Can Video Conferencing Be as Easy as Telephoning?-A Home Healthcare Case Study
Currow, David Christopher
MetadataShow full item record
In comparison with almost universal adoption of telephony and mobile technologies in modern day healthcare, video conferencing has yet to become a ubiquitous clinical tool. Currently telehealth services are faced with a bewildering range of video conferencing software and hardware choices. This paper provides a case study in the selection of video conferencing services by the Flinders University Telehealth in the Home trial (FTH Trial) to support healthcare in the home. Using pragmatic methods, video conferencing solutions available on the market were assessed for usability, reliability, cost, compatibility, interoperability, performance and privacy considerations. The process of elimination through which the eventual solution was chosen, the selection criteria used for each requirement and the corresponding results are described. The resulting product set, although functional, had restricted ability to directly connect with systems used by healthcare providers elsewhere in the system. This outcome illustrates the impact on one small telehealth provider of the broader struggles between competing video conferencing vendors. At stake is the ability to communicate between healthcare organizations and provide public access to healthcare.

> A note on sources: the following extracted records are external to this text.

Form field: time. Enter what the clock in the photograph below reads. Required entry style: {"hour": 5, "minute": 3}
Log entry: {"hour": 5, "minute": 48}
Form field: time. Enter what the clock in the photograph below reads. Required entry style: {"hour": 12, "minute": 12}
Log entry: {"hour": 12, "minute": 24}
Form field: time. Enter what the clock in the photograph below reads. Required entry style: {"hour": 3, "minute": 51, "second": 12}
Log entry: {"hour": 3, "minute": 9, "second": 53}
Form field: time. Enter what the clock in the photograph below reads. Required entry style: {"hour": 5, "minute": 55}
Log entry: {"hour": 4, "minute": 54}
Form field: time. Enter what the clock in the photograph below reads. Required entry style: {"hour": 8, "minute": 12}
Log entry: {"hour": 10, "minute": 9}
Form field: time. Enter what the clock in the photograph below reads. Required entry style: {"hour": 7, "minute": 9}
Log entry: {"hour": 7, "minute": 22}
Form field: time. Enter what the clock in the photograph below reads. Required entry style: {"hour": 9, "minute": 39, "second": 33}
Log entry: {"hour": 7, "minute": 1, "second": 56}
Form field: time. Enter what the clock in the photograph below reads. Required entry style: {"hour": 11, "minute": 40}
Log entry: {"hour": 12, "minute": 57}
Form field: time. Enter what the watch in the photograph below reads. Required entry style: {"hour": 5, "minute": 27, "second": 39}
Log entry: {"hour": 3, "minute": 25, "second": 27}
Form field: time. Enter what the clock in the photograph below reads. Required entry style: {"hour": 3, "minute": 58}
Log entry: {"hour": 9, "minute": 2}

Comparison of the current state of the video conferencing market place with the evolution of the telephony system reveals that video conferencing still has a long way to go before it can be considered as easy to use as the telephone. Health organizations that are concerned to improve access and quality of care should seek to influence greater standardization and interoperability though cooperation with one another, the private sector, international organizations and by encouraging governments to play a more active role in this sphere.